> _Exercise data_
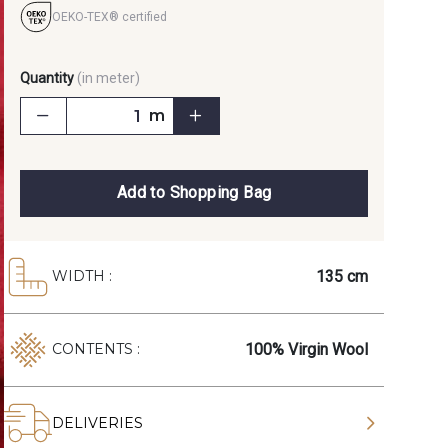
OEKO-TEX® certified
Quantity
(in meter)
m
Add to Shopping Bag
135 cm
WIDTH :
100% Virgin Wool
CONTENTS :
DELIVERIES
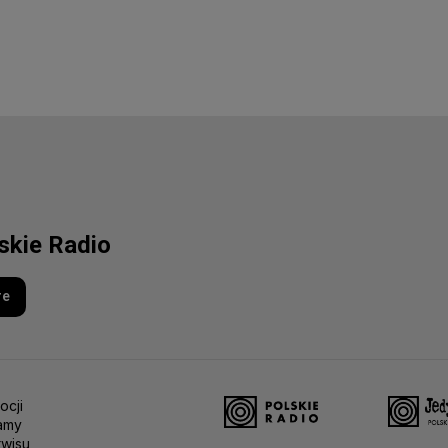
lskie Radio
re
ocji
amy
rwisu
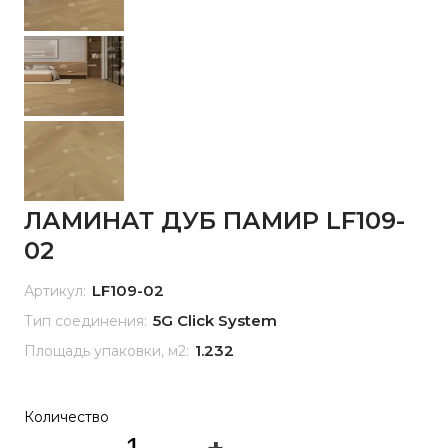
ЛАМИНАТ ДУБ ПАМИР LF109-
02
LF109-02
Артикул:
5G Click System
Тип соединения:
1.232
Площадь упаковки, м2:
Количество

> _Required work_
Return every line of text read from the rows above, reproducing each one without change and in its original order, and leave the pictures out.

> _Your response_
OEKO-TEX® certified
Quantity
(in meter)
m
Add to Shopping Bag
135 cm
WIDTH :
100% Virgin Wool
CONTENTS :
DELIVERIES
lskie Radio
re
ocji
amy
rwisu
ЛАМИНАТ ДУБ ПАМИР LF109-
02
LF109-02
Артикул:
5G Click System
Тип соединения:
1.232
Площадь упаковки, м2:
Количество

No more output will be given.